BoG: Deal or painful course out of euro

Bank of Greece Governor Yannis Stournaras on Wednesday issued an emphatic call to the government to reach an agreement with the country’s creditors, saying that otherwise it would pave the way for a Greek exit from the eurozone. In the BoG Monetary Policy report Stournaras also expressed concern about the economy’s return to recession this year, recommending the continuation of the fiscal adjustment with an emphasis on cutting tax exemptions.

“A failure in negotiations would be the start of a painful course that would first lead to bankruptcy and eventually to the exit of the country from the eurozone – and quite possibly from the European Union,” the former finance minister wrote in the BoG report.

“A debt crisis under control, such as the one we are tackling today with the help of our peers, would be transformed into a crisis beyond control, with major risks for the banking system and for credit stability,” Stournaras warned, adding that a Greek exit would turn the country “from an equal member in the nucleus of European states into a poor country in Southern Europe,” with recession deepening, unemployment multiplying and incomes shrinking dramatically.

He noted that there is not much distance left to cover in talks and that the Europeans should fulfill their commitment made in November 2012 to lighten the Greek debt.

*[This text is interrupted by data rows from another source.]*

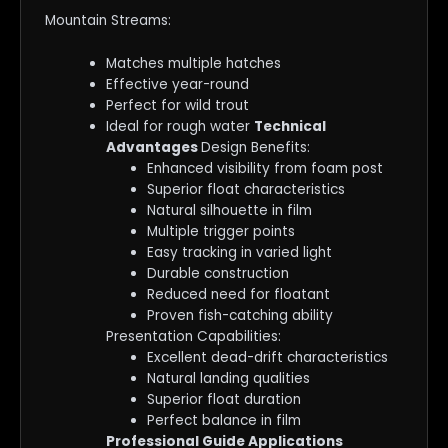
Mountain Streams:
Matches multiple hatches
Effective year-round
Perfect for wild trout
Ideal for rough water
Technical
Advantages
Design Benefits:
Enhanced visibility from foam post
Superior float characteristics
Natural silhouette in film
Multiple trigger points
Easy tracking in varied light
Durable construction
Reduced need for floatant
Proven fish-catching ability
Presentation Capabilities:
Excellent dead-drift characteristics
Natural landing qualities
Superior float duration
Perfect balance in film
Professional Guide Applications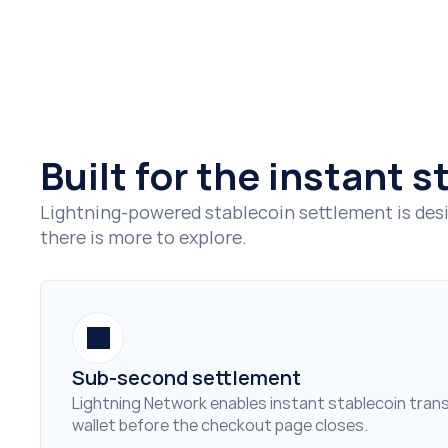
Built for the instant 
Lightning-powered stablecoin settlement is desi
there is more to explore.
Sub-second settlement
Lightning Network enables instant stablecoin transf
wallet before the checkout page closes.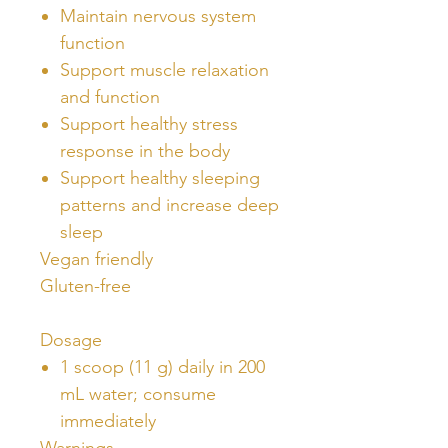
Maintain nervous system
function
Support muscle relaxation
and function
Support healthy stress
response in the body
Support healthy sleeping
patterns and increase deep
sleep
Vegan friendly
Gluten-free
Dosage
1 scoop (11 g) daily in 200
mL water; consume
immediately
Warnings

It is on this and other factors that “the new funding program” should be based.

The central bank expects the economy to either remain stagnant or post marginal growth this year, but only as long as conditions in the economy revert to normality, otherwise there is a danger that “the economy will enter a new recession cycle.”

On the fiscal front, the BoG noted that the budget has stayed on course in the first few months of this year at the expense of the rest of the economy. It further emphasized the importance of abolishing non-targeted tax exemptions that could bring in annual revenues of some 3.6 billion euros.

The report also forecasts an increase in labor cost per unit within 2015 and a further decline in property prices, albeit at a slower pace.